I Suck. (And not in the good way. Tho okay, I do that too.)

I was whining the other day about  not being invited to a friend’s birthday celebration. It wasn’t a very loud whine, more a whimper of self-pity, but nonetheless, it was something that, if only momentarily, made me feel sad.
Why don’t I get invited to play in any of their reindeer games?
Of course the thing I have to admit is that there’s a very good reason:  I’m not a very good friend.
Oh, I’m a very good acquaintance.  And, if you ever ever need anything, real help in any way, I’m there. No questions asked.  I will do anything for my friends. Seriously.
And when we meet each other out, we have a great time together! I’m a lot of fun, generous and loving and giving.
But I’m not a day-to-day kind of friend. I don’t call, text, email all the time. Or even very often. I very seldom make lunch or dinner or any other kind of dates. I don’t go shopping with my girlfriends, or do girls’ night out, or get my nails done with them…or whatever else it is girlfriends do.  “Hang out.”
Sometimes, I miss that. When I don’t have anything to do, and I think, “Hey, if I had someone I could just call up…”
But I don’t.  And I’ve pretty much accepted that I don’t.
The reality? I’m pretty self-involved.  Involved with my guys, my kids, my writing, my job, my life.  And sometimes…just with myself.
Sometimes…too much with myself.
See, I can be okay with the fact that the price I pay for my hyper-involvement in my own world is that I don’t get to “play in any of their reindeer games.” We all make choices about what’s the best use of limited resources, and I accept the consequences of my choices, even if I feel bad as a result sometimes.
But what I really hate is when my self-involvement impacts those around me in negative ways.
In an amusing “for instance” there’s this:
I usually remember Ad’s birthday. Like, before the actual day. In fact, I have planned a cruise and two different getaways for us during his bday time in the past…
Okay, okay, I confess that it just so happened that I planned the trips and then realized they fell on his birthday. But they still count! (Right?)
Sigh.  Maybe not. In the end, he’s had a great time, and I usually remember the actual day when we’re there, though…  That has to count for something, right?
Gah. I really DO suck.
Anyway. This year there is no trip. And so…I almost forgot about his birthday entirely (yes that’s how bad I suck.) I remembered because my office closes on Veteran’s Day (his birthday.) That’s how I remember his birthday.  (See? I really do suck!)  This year I am getting him a Kindle. And I had actually planned on it a long time ago!  But I would not have remembered if not for this convo at my office:
Boss Lady: …and the office is closed Friday…
Me: Closed Friday? Why?
Her & Coworker: Because it’s Veteran’s Day!
Me: Oh, cool!  A day off.
(Pause)
Me: OMG–wait! Veteran’s Day is Friday??!?
Them: Yesss….
Me: That means it’s Ad’s birthday!  OhmygodIhavetobuyhimapresent!!!!
Boss Lady and Coworker just shake their heads.  Yep, they know me.  Boss Lady makes me order the Kindle right there in front of her to be sure I did it, and get the two-day shipping. (They, um, take care of me, right?)
So yeah, I ordered it, and I got the two day shipping.  And he’s gonna have a Kindle! So yay!
But see? I really do suck as a girlfriend.
Other times it’s not so amusing.
This time that W spends at his mother’s house in Florida isn’t easy on him. And sometimes, I get so involved in my own drama of missing him and missing play and missing sex and just being bored out of my fucking mind, that I forget that he’s suffering too, for real, in ways that have nothing to do with play and sex and kink and silliness.
And I regret that.
I wish my Boss Lady would remind me of that every once in awhile.

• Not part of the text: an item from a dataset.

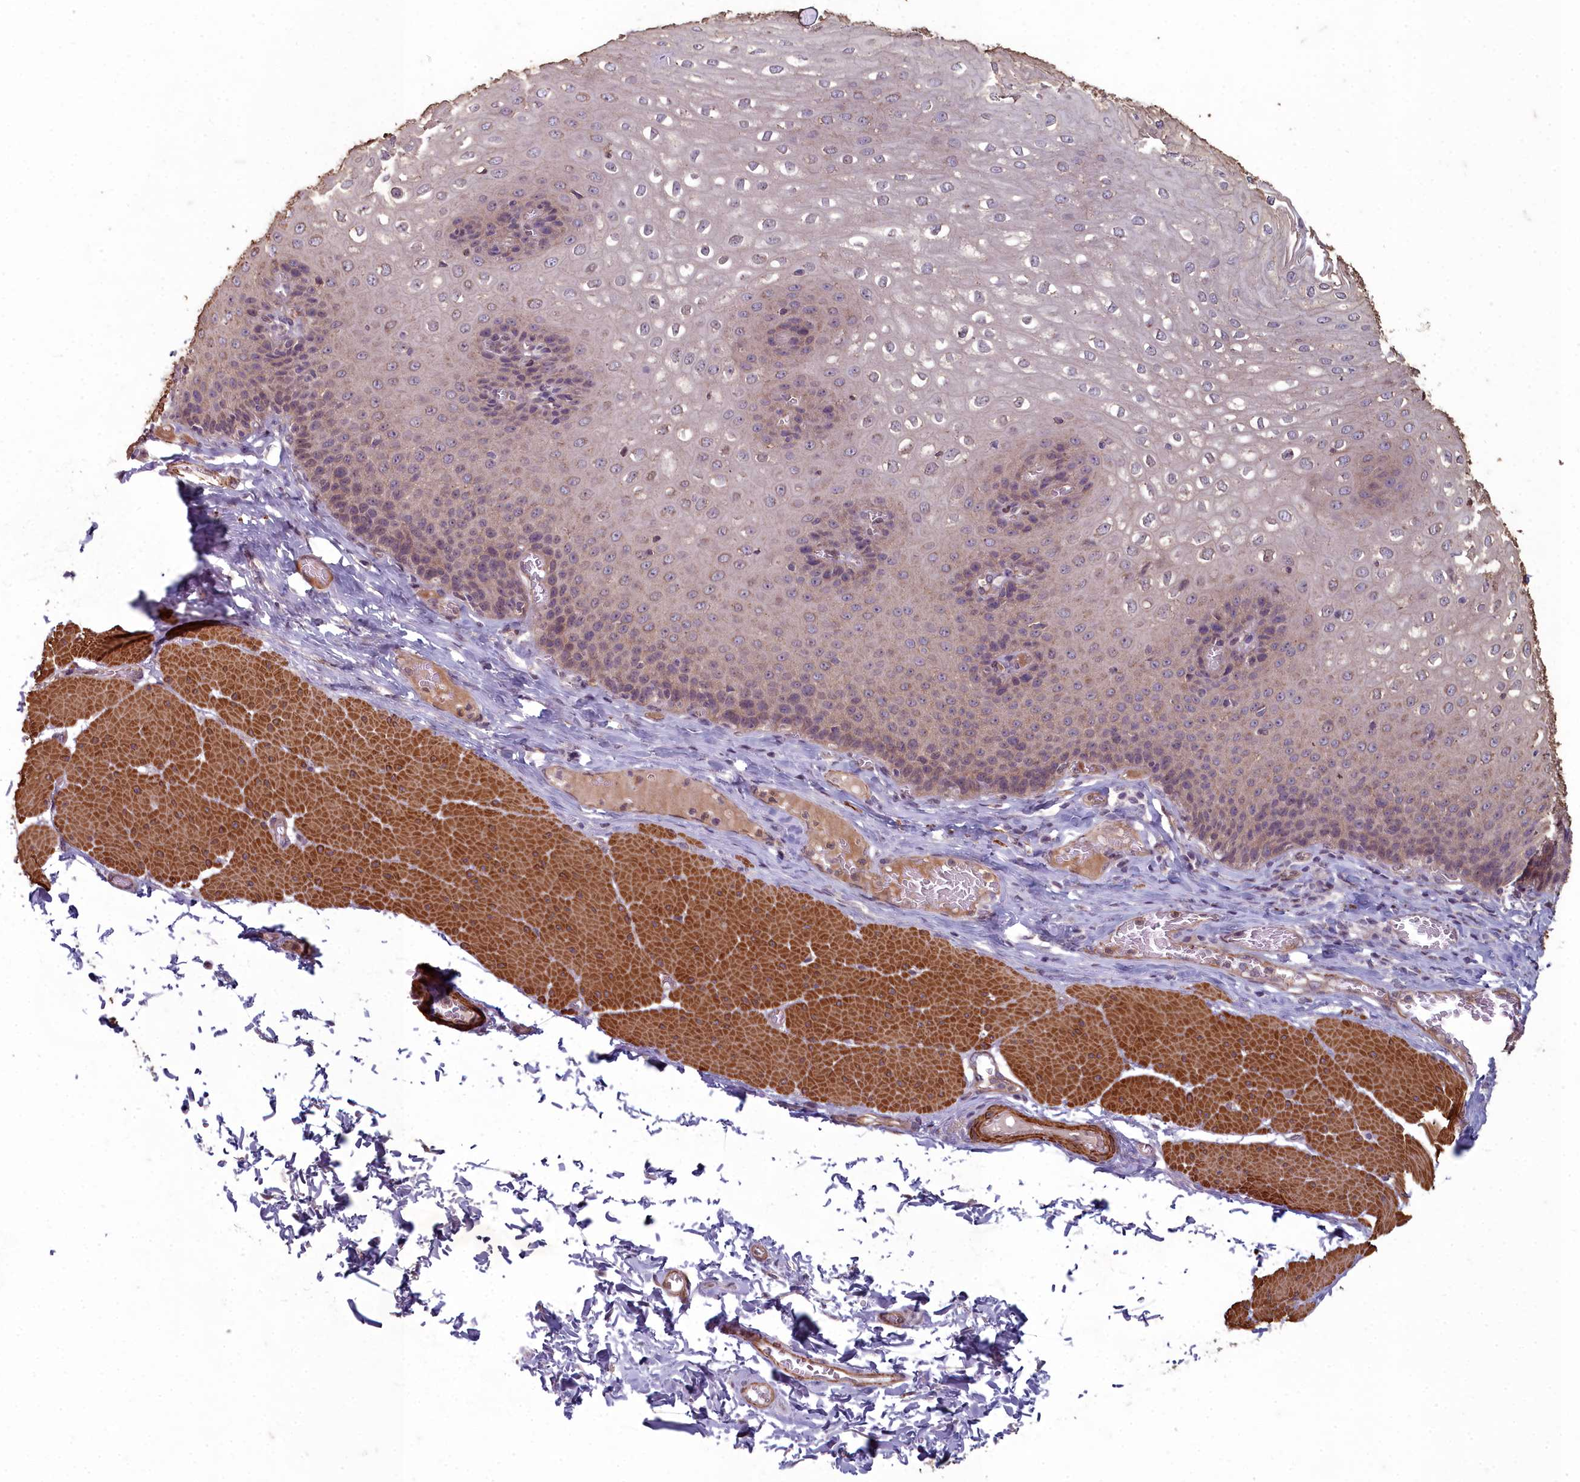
{"staining": {"intensity": "weak", "quantity": "25%-75%", "location": "cytoplasmic/membranous,nuclear"}, "tissue": "esophagus", "cell_type": "Squamous epithelial cells", "image_type": "normal", "snomed": [{"axis": "morphology", "description": "Normal tissue, NOS"}, {"axis": "topography", "description": "Esophagus"}], "caption": "A brown stain shows weak cytoplasmic/membranous,nuclear staining of a protein in squamous epithelial cells of benign esophagus. The staining is performed using DAB (3,3'-diaminobenzidine) brown chromogen to label protein expression. The nuclei are counter-stained blue using hematoxylin.", "gene": "ZNF626", "patient": {"sex": "male", "age": 60}}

One thought on “I Suck. (And not in the good way. Tho okay, I do that too.)

  1. I understand a lot of what you’re saying. But I think you’re being far too hard on yourself. You don’t suck (well, you do in the good way :)).
    If anything, I think what I read here is something that Jena and I both suffer from at times: you’re getting lost in your head. It’s easy to do. And it’s OK. We all get lost that way.
    You are you: and how you are is OK. I happen to think the world of you.